Handbook of Research on Public Information Technology
PKI is a technical and organizational infrastructure for secure data exchange over unsecured networks using an asymmetric encryption scheme (public and private keys) with public-key certificates to protect confidentiality, integrity, and nonrepudiation of transmitted messages.
Published in Chapter:
Federal Public-Key Infrastructure
Ludwig Slusky (California State University–Los Angeles, USA) and Parviz Partow-Navid (California State University–Los Angeles, USA)

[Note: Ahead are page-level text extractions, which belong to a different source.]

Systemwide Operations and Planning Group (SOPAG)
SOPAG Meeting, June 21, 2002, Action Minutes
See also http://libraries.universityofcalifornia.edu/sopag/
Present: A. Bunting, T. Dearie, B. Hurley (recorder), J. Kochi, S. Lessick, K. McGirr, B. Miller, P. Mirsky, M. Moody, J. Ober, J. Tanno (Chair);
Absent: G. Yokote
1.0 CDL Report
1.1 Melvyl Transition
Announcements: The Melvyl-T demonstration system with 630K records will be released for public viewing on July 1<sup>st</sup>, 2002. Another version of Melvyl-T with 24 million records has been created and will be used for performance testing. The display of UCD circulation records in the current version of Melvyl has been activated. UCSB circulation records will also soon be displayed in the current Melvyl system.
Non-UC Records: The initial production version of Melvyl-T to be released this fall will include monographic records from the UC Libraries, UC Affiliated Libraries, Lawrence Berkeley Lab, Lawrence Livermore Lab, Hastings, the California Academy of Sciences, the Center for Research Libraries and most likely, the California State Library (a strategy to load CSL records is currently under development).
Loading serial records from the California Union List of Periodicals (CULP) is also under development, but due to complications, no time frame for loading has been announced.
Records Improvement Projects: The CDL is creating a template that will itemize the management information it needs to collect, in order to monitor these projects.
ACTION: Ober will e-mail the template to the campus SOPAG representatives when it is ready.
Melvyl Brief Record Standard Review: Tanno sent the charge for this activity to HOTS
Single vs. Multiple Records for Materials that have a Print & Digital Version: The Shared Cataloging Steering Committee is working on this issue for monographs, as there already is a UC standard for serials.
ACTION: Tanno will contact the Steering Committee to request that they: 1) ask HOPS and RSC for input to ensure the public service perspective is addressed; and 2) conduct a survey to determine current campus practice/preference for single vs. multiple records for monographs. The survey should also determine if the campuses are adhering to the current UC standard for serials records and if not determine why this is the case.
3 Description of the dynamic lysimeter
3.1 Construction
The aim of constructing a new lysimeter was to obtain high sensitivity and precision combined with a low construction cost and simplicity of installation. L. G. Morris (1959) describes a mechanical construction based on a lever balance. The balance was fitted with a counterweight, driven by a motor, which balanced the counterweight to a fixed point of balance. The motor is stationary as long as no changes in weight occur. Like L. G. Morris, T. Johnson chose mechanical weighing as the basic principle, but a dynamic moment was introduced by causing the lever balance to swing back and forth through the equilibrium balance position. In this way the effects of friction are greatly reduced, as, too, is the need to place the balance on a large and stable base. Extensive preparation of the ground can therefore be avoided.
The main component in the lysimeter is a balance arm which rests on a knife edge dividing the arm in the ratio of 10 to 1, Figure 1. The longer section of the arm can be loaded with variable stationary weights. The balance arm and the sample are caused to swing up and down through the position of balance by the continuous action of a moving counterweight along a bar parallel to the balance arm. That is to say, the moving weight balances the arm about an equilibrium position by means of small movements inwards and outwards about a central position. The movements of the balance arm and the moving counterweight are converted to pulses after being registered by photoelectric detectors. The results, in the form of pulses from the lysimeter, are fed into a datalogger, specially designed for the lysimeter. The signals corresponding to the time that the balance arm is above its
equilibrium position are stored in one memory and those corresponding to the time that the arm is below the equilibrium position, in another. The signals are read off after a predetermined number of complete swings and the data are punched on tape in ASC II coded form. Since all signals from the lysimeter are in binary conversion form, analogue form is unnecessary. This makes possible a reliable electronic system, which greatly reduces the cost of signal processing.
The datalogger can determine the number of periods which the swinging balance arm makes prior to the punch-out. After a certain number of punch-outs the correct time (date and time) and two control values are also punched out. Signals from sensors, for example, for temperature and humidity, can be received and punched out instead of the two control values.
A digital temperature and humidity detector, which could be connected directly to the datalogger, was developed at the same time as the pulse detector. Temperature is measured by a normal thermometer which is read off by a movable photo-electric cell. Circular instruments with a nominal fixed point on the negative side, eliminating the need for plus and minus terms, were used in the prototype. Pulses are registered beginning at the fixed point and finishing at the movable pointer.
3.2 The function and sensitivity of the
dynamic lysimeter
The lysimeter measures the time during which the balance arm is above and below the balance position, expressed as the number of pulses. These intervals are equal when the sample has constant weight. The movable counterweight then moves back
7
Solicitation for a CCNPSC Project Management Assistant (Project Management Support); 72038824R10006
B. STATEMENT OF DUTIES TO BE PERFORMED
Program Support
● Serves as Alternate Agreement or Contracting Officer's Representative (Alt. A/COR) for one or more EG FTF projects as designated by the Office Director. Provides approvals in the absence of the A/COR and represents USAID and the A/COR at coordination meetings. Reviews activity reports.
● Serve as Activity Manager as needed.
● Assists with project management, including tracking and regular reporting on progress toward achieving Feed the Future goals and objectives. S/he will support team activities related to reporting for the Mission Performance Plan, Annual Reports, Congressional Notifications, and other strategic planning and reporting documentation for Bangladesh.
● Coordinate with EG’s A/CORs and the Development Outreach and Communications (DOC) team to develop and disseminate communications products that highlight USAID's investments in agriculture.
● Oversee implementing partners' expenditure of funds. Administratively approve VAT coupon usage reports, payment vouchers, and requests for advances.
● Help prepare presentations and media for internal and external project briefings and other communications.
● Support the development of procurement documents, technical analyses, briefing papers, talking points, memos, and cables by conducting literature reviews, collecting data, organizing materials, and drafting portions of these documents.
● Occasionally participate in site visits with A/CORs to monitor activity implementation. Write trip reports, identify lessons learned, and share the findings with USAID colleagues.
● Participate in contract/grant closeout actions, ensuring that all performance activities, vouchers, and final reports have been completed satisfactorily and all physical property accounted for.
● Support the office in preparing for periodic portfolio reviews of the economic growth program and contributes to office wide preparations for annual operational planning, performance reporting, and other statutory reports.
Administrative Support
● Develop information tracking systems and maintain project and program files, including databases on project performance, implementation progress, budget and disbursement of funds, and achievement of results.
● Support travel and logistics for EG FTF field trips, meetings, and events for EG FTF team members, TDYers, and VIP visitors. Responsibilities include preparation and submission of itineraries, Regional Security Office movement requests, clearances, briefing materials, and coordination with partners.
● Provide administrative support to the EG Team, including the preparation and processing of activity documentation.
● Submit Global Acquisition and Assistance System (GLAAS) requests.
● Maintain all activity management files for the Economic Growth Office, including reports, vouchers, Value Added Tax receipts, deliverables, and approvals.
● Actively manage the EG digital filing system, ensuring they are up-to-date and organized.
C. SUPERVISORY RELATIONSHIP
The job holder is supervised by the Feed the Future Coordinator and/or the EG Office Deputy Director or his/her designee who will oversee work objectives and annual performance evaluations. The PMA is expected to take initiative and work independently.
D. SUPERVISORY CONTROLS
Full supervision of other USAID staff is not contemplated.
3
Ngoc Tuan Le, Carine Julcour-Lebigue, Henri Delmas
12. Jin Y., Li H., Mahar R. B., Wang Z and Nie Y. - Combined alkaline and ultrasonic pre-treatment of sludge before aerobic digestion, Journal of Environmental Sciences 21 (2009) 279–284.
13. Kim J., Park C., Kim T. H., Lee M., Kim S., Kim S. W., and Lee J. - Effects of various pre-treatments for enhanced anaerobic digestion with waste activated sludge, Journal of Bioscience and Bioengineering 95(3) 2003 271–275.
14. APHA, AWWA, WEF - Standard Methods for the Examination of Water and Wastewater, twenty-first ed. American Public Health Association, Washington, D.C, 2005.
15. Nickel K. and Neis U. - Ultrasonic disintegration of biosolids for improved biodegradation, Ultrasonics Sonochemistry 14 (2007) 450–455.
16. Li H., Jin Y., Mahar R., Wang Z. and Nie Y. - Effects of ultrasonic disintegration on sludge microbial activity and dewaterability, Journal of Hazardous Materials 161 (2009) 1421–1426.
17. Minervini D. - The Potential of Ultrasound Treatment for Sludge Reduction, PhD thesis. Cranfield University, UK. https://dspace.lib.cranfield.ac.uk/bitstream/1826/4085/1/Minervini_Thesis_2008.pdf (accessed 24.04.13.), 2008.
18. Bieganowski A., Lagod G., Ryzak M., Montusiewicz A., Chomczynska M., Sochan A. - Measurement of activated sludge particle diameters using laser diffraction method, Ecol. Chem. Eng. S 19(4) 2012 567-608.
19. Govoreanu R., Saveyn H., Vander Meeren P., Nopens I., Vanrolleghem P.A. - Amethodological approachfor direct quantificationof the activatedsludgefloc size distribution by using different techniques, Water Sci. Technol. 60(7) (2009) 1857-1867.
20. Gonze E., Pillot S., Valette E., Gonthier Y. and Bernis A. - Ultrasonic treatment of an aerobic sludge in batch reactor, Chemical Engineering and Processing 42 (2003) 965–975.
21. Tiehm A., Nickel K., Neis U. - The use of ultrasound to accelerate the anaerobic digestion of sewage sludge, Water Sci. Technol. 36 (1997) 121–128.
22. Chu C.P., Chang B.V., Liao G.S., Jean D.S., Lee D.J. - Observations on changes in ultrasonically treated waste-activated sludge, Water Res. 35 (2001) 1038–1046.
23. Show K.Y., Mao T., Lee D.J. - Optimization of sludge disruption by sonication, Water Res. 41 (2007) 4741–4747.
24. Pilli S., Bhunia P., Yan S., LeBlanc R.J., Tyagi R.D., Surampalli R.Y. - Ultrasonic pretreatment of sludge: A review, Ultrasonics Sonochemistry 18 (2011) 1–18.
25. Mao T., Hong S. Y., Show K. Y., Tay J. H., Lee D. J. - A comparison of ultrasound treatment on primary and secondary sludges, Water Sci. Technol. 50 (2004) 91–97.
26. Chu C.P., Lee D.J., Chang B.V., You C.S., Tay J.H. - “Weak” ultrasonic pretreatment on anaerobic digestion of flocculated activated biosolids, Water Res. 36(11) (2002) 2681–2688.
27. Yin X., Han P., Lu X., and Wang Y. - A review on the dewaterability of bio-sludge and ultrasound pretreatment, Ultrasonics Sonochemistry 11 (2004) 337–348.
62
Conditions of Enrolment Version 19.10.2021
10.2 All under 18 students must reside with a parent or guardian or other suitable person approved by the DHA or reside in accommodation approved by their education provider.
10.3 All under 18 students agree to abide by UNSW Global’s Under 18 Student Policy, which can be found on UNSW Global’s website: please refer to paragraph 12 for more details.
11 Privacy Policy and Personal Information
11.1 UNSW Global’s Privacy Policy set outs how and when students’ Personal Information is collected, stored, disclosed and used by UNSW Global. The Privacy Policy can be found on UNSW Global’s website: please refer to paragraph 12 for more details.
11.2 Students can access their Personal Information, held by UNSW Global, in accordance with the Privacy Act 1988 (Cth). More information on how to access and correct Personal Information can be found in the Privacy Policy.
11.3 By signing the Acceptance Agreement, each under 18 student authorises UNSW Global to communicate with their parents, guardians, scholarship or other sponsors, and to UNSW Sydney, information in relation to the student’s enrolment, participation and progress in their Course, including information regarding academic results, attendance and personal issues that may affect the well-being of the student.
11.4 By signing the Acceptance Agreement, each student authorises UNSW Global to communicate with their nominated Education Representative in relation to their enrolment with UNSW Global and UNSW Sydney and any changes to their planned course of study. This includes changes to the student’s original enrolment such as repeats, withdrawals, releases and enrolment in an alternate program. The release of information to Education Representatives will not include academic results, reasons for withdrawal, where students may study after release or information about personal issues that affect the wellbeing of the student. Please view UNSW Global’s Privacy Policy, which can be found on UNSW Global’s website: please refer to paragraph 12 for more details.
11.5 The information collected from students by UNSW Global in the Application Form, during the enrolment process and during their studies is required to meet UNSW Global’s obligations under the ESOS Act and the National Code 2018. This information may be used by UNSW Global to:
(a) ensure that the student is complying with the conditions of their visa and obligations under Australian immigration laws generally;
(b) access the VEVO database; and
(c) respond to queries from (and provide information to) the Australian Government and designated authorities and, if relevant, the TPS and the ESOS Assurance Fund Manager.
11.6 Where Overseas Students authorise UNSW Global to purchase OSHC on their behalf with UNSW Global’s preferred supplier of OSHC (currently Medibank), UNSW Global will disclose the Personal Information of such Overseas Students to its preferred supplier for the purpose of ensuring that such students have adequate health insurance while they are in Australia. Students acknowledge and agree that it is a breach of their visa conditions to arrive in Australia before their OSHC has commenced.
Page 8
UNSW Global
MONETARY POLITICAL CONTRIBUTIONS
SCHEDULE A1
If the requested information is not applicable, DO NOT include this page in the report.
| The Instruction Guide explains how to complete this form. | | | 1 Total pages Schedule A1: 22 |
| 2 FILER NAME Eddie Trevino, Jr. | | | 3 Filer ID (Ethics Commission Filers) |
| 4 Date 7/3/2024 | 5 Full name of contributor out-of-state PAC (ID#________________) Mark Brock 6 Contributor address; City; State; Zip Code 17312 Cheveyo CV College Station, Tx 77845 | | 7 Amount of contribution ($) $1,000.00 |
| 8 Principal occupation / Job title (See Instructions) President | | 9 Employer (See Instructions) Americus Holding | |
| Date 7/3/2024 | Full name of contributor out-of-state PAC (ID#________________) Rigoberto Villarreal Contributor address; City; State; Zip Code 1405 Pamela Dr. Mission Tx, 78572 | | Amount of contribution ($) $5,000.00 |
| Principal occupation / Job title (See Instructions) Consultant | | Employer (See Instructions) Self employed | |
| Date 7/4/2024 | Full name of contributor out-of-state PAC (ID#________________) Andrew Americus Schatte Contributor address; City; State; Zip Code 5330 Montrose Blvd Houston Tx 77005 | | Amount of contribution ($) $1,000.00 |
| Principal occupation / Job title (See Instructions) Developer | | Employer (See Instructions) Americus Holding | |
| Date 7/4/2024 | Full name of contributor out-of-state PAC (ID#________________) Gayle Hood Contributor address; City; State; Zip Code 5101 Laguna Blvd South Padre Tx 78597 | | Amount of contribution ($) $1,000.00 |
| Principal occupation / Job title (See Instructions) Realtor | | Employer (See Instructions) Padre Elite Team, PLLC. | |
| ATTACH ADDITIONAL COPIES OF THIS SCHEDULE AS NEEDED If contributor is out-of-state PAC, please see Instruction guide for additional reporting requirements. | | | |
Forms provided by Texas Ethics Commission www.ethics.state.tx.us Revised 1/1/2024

Copyright: © 2008 |Pages: 12
DOI: 10.4018/978-1-59904-857-4.ch040
Abstract
All branches of federal government are required to change their business practices to a paperless operation. Privacy and information security are critical for the protection of information shared over networks internally between the U.S. government agencies and externally with nonfederal organizations (businesses; state, local, and foreign governments; academia; etc.) or individuals. The public-key infrastructure (PKI) is the simplest, most widely used architecture for secure data exchange over unsecured networks. It integrates computer hardware and software, cryptography, information and network security, and policies and procedures to facilitate trust in distributed electronic transactions and mitigate the associated risks. Federal PKI (FPKI) is PKI designed for implementation and use by government agencies. Federal PKI research was under way since 1991, and by the end of 2005, the federal PKI included 13 cross-certified federal entities, three approved shared service providers (SSPs; Verisign, Cyber- Trust, National Finance Center/U.S. Department of Agriculture [USDA]), one state, and three foreign countries (Canada, UK, and Australia; Alterman, 2005). Initially envisioned as an interoperability mechanism for federal organizations exclusively, the federal PKI is now positioned for trust interoperability and cross-certification internally among federal agencies and externally with other organizations.